Hence to have a Communist Party with its main preoccupation in parliamentary elections and putting forward candidates in the sense of their being elected to carry out a given policy, including the change to socialism, is in fact a contradiction of Marxism-Leninism. In the practice of the former Communist Party of Australia this error, the natural expression of the politics and ideology of which we have spoken before, has had a profound influence with many implications.
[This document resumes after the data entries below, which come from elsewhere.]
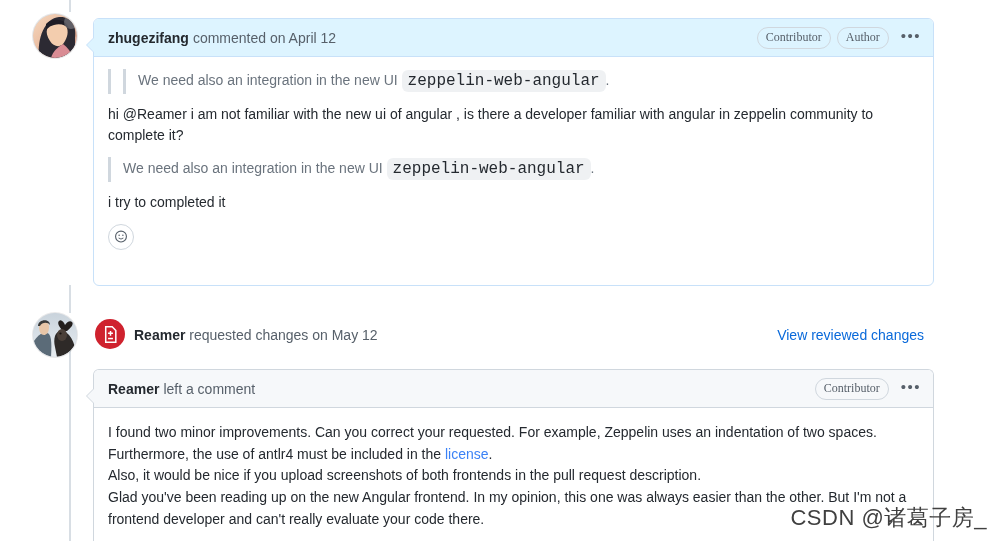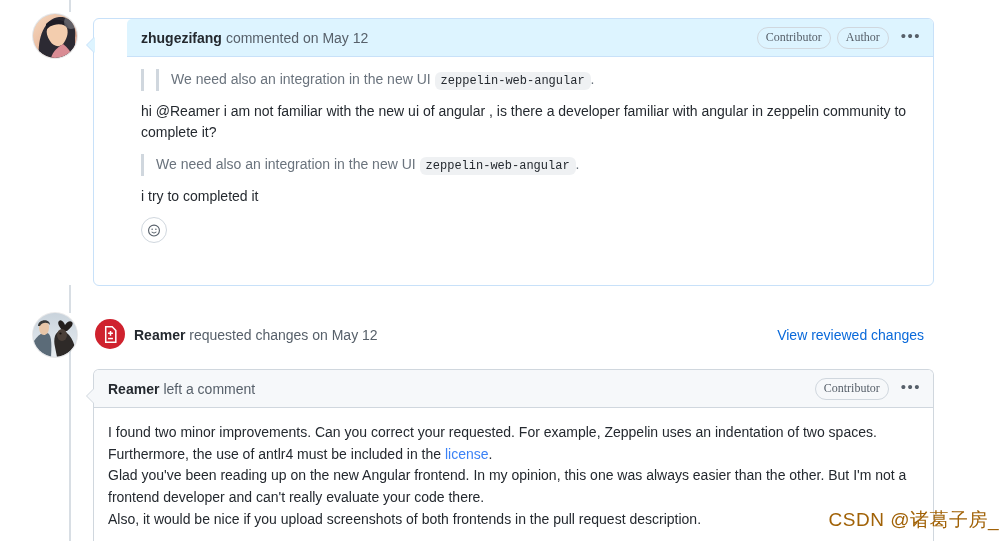--- a/index.html
+++ b/index.html
@@ -215,7 +215,7 @@
     </svg>
   </div>
 
-  <div class="comment-card" style="top:18px; left:93px; width:841px; height:268px;padding-left:33px;">
+  <div class="comment-card" style="top:18px; left:93px; width:841px; height:268px;">
     <span class="card-arrow"></span>
     <span class="card-arrow inner"></span>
It is of course an essential part of the concept of the peaceful transition to socialism to which also the former Communist Party of Australia has become subordinated. This is the natural result of ideological and political factors examined before, together with other factors which it is not the present purpose to examine. The founders of Communism said many times that the Communists always desire peaceful change to socialism, but an examination of the facts of history shows that the capitalists always resist with force and violence any real threat to their system. The capitalist system itself is based on force and violence. To limit the perspective of the workingclass and working people in advance to peaceful change is to deny the facts of history. It is to say in effect that the facts of history are not facts at all. To go on and choose parliament as the institution through which the change to socialism will be achieved is to say we will use an institution of capitalism to destroy capitalism itself. If it were not tragic, it would be laughable. In any event, why choose parliament in preference to some other institution of capitalism? Why not choose the law courts or the governor-generalship, or the army, or the civil service? The choice is made because the former Communist Party of Australia has fallen victim to the very illusion cultivated by the capitalist class, namely that parliament is a people’s institution where the people really decide and really can make their own measures and that everything else, including capitalism itself and the social laws of capitalism, is subject to the supreme legislative power of parliament. The exact reverse of this is true. Parliament is the product of capitalism. The supreme legislative power of parliament is itself a bourgeois concept, part of bourgeois ideology, part of bourgeois legal doctrine.

Those who give this guarantee to the ruling class guarantee in advance that they will do all in their power to maintain the rule of capital, the permanence of capitalism and its institutions. History has shown throughout, including recent history, that the capitalist class has no intention whatever of ever allowing parliament to be used to abolish capitalism. The ruling class cannot even take the risk of allowing too many Communists even of the type of the former Communist Party of Australia to be in parliament or to get too many votes, because capitalism is in a precarious condition. The very word Communism (even though the capitalists be sure of the safety of some who use the name Communism) is full of menace in a world where capitalism is collapsing and where the workers at all times are in danger of throwing off illusions about the former Communists.

But the position of the former Communist Party of Australia requires still more concrete analysis. Up until 1962, an uneasy situation prevailed about this concept of the peaceful parliamentary path to socialism. Sometimes it was brought forward. Sometimes it receded into the background. For example, in 1959, and on the eve of the 81 Parties Conference in 1960 (the world conference of Communist Parties), the Political Committee of the former Communist Party resolved that to put the main emphasis on it was wrong. On the other hand, immediately following the 20th Congress of the C.P.S.U. in 1956, it was emphasised. One can say that there was confusion about the matter. In other words, what had characterised the former Communist Party throughout its history revealed itself on this the most critical of questions for all Marxist-Leninists, namely, weakness in Marxism-Leninism and the continuous clash between the genuine striving to Marxism-Leninism (manifested by the receding of such an idea into the background) and the pressure towards trade union politics, reformist politics (manifested by that idea being brought into the foreground).